A la marcha se fueron sumando distintos grupos de mujeres que, entre tímidas y curiosas, agarraban los silbatos que se repartían desde la organización para hacer ruido y despertar de la siesta a lxs indiferentes. Recorrimos las calles y plazas principales con carteles, cantando con el corazón atravesado en la garganta, con la sensación de que mucha gente nos acompañaba, que las 80 personas que formaban una caravana de dos cuadras marcaban un antes y un después en la vida social del pueblo. Nos cruzamos con familias que estaban disfrutando del sol y tomando mates, que nos miraban impávidas y otras que corrían la cara al grito de “Señor, señora, no sea indiferente, nos violan a las pibas en la cara de la gente”.
Ese día entonamos un grito colectivo para pedirles a lxs vecinxs que no se desentiendan de estos hechos; para decirle a las víctimas que se atrevan a denunciar; para exigir al poder político que se apliquen políticas públicas preventivas y de concientización sobre el tema. También fue una manera de decirle a los violentos que no van a contar más con la complicidad del silencio. Un grito, un deseo, una esperanza, la bronca acumulada cuando se acercan otras personas a contarnos lo que les pasa y sentimos que no alcanzan las herramientas de contención, no alcanzan los circuitos que dispone el poder judicial, no alcanza la voz pero seguiremos gritando.
Cambios
Unos días después del evento, Vanina cuenta lo que significó para su familia la marcha, casi dos años después de la situación que le tocó vivir. Nuevamente lo relata en una escena: dice que su hijo pudo contarle a sus primos mayores el por qué de la manifestación y lo que le había pasado aquella vez. Y entonces sus primos lo acompañaron a marchar. A la movilización, el niño llevó un cartel donde dibujó al abusador con una raya roja de prohibido. “Quizás ahora puedan enfrentar la experiencia de la Cámara Gessel sin que sea tan traumático como lo fue en aquel momento” dice Vanina esperanzada.

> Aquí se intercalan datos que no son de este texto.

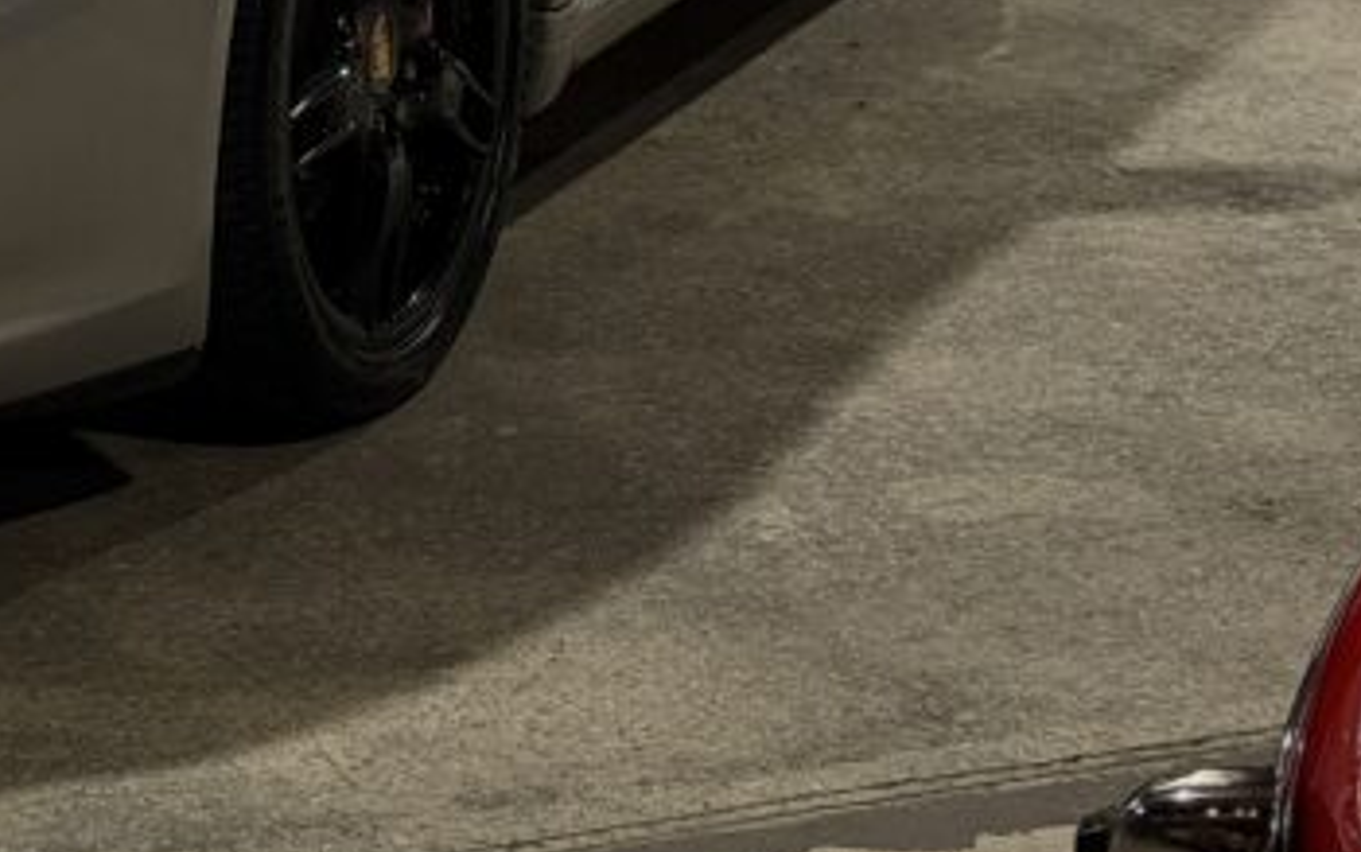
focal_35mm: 149
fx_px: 5528
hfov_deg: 13.7
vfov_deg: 8.5
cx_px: -229
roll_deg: +0.7
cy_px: -584
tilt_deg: -8.8
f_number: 1.78
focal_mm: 6.76
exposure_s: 1/50
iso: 64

“Yo decidí no exponerlos más a esa situación porque era violentarlos otra vez. En mi caso, mi deseo siempre fue que se haga justicia en lo penal. Pero me di cuenta de que para que eso se cumpla yo tenía que forzarlos a que hablen, exponerlos y obligarlos. Por eso me paré ante la justicia, no van a abusar más de mis hijos, ni la justicia, ni yo para cumplir mis deseos. Hoy tienen herramientas que otros chicos no tienen. Y sería bueno que todos la tengan. Por eso hay que formar equipos de personas preparadas para recibir las denuncias, ayudar, contener y acompañar a las víctimas hasta que puedan hablar, no se las puede forzar porque en vez de ayudar terminás siendo un victimario más”, reflexiona.